Salary Ordinances Hot Topic For Common Council
WARSAW — Actions by members of the Warsaw Common Council will result in department heads possibly making less money than those they oversee. The five-month 40-minute efforts of Diane Quance, board president and the late Charlie Smith, who worked on the salary ordinance, was not accepted by four of the Warsaw Common Council members Monday evening.
The three salary ordinances: general salaries for department heads, appointed positions, salaried and non-salaried positions; Fire Territory and elected officials, all passed, but not unanimously. Councilmen Elaine Call, Cindy Dobbins, Mike Klondaris and Jerry Frush voted to adopt the ordinances, but amend that ordinance to allow all department heads no more than a 2 percent pay raise. Quance and Jeff Grose voted against.
Council members were presented wage recommendations at the July 27 meeting and given the ordinance at the Oct. 29 meeting. Adoption on the general salaries and fire territory salaries was required by last night. The salaries of elected officials was not needed until the end of the year.
Grose, who referred to the leveling of salaries to be competitive as a correction to some salaries instead of a pay increase, voiced his feelings throughout the meeting. Grose stated he has been working towards this leveling of pay for going on 16 years. “I want us to go in this direction,” he stated noting he, as a public school teacher, makes as much or more than any department head – those who manage million-dollar budgets and 20-plus employees. “It is a good faith effort to clean up (the salaries) … ” Grose stated he has gone on record as not being in favor of giving raises to anyone, but he is “sick of it,” referring to a head of a big department making only $15,000 more than a starting employee.

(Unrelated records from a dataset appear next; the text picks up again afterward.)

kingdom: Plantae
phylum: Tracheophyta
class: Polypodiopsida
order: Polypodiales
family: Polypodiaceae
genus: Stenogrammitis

He pointed out for more than 14 years the city’s wages have needed adjustments and were out of whack.
He approved the efforts of the salary committee to look at public and private job descriptions and used the comparisons to create a fair and appropriate “wage correction.” He stated not approving the ordinance as presented would “take the game away from us and go back to the same ole, same ole. I don’t want do to this. Overall, this is the direction in what we need to do.”
Klondaris noted he found inequities when looking at the ordinance and excessive salary increases. “Some were too much.” He noted the county just gave its employees a 1 percent pay increase, and Social Security payments are not going up asking residents to fund raises for some positions. “Some of the salaries shocked me. I was taken aback on it.”
Dobbins agreed with Klondaris that a few department head increases “were very large to me and is of some concern.”
Call asked if there was a rationale on the police chief’s salary raising 12 percent and questioned if the agreement was that all department heads receive the same increase, 2 percent. “What I saw jolted me.” Call also disagreed, as did others, that the information presented in July did not show these figures.
Quance explained how the figures were arrived at, taking the median of two studies. Other department heads receiving more than the 2 percent increase were clerk-treasurer, police chief, human resources and wastewater treatment. Quance also stated they looked at the job, not the person.
Frush stated he had no objection to workers getting raises, but against the supervisors getting more than 2 percent.
Call noted the benefits the town is offering its employees and that 2 percent is where she stood. “I’m looking at the general fund (which is where salaries are paid from) and a lot is happening here that will affect the general fund.”
After close to 40 minutes of discussing, Mayor Joe Thallemer urged the board to make a decision. “One thing to consider is every department is set up differently. Jennifer (Whitaker, human resources) tried to use a standardized study … Charlie and Diane looked at the numbers … their decision was made by a council committee last year you asked for … it is hard to believe we’re knocking on the door and not any closer than we were … We need to get to the brass tax.”
Grose, while not agreeing, also made sure the same amendment was added to the fire territory salary ordinance and the elected official salary ordinance.